L’instance panafricaine estime que si cette finale retour n’a pas pu aller à son terme (le match avait été définitivement interrompu à la 60e minute et le titre attribué à l’Espérance), ce n’est pas seulement en raison du refus des joueurs du WAC de reprendre la partie suite à la panne de la VAR, mais aussi à cause des risques sécuritaires qu’aurait généré la poursuite de la rencontre.
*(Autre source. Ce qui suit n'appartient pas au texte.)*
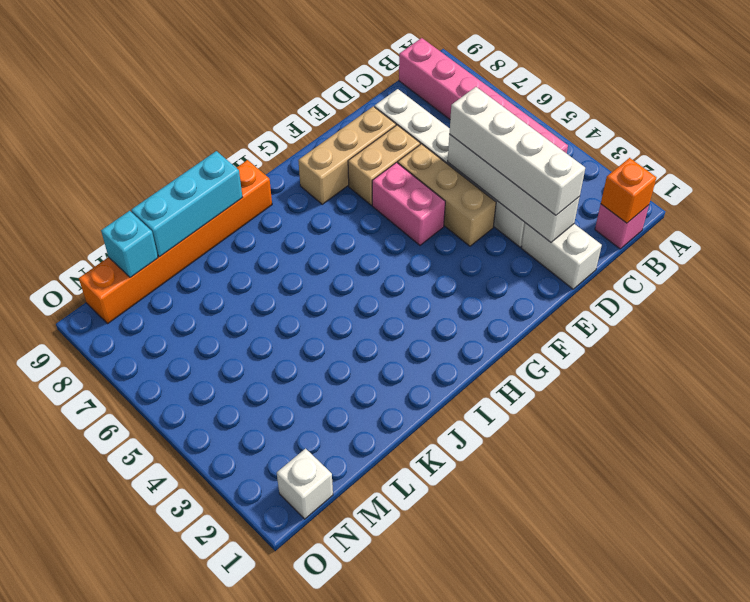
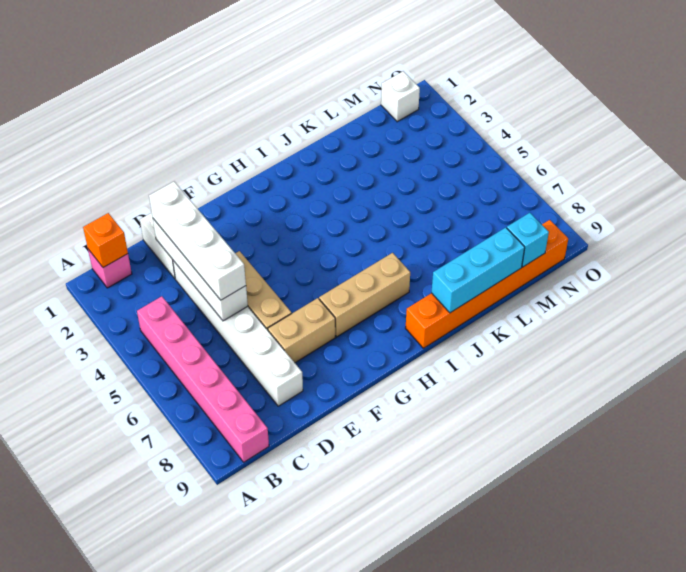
tan brick E8:G8 level 1 -> tan brick G7:I7 level 1
pink brick F5:F6 level 1 -> none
En employant cet argument qui a fait bondir les Tunisiens, la CAF cherche certainement à élargir le débat et à ne pas le cantonner au délicat sujet du dysfonctionnement de la VAR. En effet, les textes de l’International Board ne prévoient pas d’invalidation du résultat d’une rencontre (ce que la CAF vient de faire) en cas de problème avec la VAR…

La CAF a par ailleurs demandé à l’Espérance de lui rendre le trophée et les médailles remises vendredi. La date et le lieu du match à rejouer «seront fixés ultérieurement par le comité exécutif de la CAF», a ajouté l’instance.